Fire commissioner abruptly resigns in Orient

PAUL SQUIRE PHOTO | Orient Fire District commissioner Scott Harris (left) sits next to former chairman Harold ‘Bud’ Griffith’s empty seat at Tuesday night’s board meeting. Mr. Griffith abruptly resigned from the board last month.

Less than a week after a newcomer was elected to its board of fire commissioners, the Orient Fire District has a new hole to fill.

The board’s chairman, Harold “Bud” Griffith, abruptly announced his resignation soon after the district’s regular meeting last month, during which he had disagreed with other members over the sale of a fire truck. The board voted to accept his resignation “with regret” at their December meeting Tuesday night.

Commissioner Scott Harris told the board he spoke with Mr. Griffith before the meeting and was told he still wished to resign.

Mr. Griffith submitted his letter of resignation a day before the petition deadline for candidates seeking to join the board.

“Simply put, I gave it as much time as I could,” Mr. Griffith said in a phone interview last week. He did not give a reason in his letter, district officials said.

The board has not yet determined who will be appointed to fill Mr. Griffith’s seat and is now seeking résumés from Orient residents to find a replacement for next year. Board vice chairman Linton Duell, who chose not to seek re-election, will also depart in January.

While Mr. Griffith says he resigned due to a lack of time to devote to the board, other commissioners and observers noted that his resignation comes in the wake of a board vote to sell a district fire engine — a decision Mr. Griffith opposed.

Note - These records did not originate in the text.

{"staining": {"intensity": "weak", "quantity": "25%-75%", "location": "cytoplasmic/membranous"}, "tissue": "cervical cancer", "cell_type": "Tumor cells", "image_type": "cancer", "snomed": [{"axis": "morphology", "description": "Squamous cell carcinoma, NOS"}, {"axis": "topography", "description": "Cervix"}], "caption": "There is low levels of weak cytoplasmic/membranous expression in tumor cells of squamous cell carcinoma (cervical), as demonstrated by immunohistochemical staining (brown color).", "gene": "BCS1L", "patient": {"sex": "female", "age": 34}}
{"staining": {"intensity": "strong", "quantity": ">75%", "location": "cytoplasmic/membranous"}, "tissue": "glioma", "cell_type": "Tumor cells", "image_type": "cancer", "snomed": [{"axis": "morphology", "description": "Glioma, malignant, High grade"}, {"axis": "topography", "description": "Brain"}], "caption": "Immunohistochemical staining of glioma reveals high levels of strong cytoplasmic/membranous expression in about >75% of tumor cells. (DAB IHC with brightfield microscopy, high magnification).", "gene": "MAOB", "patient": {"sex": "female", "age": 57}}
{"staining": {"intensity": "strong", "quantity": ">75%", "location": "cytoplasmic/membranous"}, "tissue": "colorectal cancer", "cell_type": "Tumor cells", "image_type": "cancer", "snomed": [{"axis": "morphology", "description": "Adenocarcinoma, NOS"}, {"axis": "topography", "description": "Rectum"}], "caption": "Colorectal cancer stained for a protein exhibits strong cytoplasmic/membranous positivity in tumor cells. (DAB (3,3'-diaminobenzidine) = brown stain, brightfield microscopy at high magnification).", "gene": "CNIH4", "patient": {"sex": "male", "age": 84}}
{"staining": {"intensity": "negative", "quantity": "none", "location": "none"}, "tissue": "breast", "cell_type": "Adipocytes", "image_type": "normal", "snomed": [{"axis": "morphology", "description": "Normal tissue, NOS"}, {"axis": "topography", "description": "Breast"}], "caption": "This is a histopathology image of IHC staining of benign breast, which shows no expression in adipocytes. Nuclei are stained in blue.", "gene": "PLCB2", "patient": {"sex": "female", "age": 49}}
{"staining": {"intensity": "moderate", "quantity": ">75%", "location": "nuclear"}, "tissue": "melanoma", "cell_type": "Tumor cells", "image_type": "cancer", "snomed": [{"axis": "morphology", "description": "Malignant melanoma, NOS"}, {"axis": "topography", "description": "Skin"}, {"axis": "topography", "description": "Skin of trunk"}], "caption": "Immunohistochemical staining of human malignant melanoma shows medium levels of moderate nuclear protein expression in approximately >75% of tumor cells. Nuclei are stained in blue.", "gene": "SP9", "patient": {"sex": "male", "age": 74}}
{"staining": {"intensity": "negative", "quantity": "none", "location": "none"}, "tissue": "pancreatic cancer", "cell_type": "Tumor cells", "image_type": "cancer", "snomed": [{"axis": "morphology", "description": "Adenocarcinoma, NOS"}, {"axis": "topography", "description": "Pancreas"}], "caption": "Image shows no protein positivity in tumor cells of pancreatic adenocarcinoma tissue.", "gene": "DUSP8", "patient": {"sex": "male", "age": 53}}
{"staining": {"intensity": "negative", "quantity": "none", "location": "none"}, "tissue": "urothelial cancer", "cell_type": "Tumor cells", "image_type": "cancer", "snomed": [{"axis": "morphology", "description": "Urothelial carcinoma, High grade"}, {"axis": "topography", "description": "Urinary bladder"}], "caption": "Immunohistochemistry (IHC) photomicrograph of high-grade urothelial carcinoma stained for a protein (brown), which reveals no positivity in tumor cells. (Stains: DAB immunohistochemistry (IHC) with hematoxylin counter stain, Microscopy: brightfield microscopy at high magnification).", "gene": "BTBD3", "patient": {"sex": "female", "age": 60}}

The used 1991 Seagrave engine was purchased from the Riverhead Fire Department but wasn’t being used by district firefighters, Mr. Harris said. The board voted to surplus the truck to the highest bidder, seeking a price between $25,000 and $40,000, according to minutes from the November meeting.

Mr. Griffith cast the lone dissenting vote.

“It was just at the point where if you start losing sleep over it, it’s not worth it,” Mr. Griffith said. “We all have our disagreements. I just felt at this time in my life, [it was best] not to keep arguing.”

On Tuesday, commissioner Richard Milligan said the board was “in the final throes of consummating this deal for that truck.” Money earned from the sale of the engine would go into the district’s fund for purchasing new trucks, according to the resolution.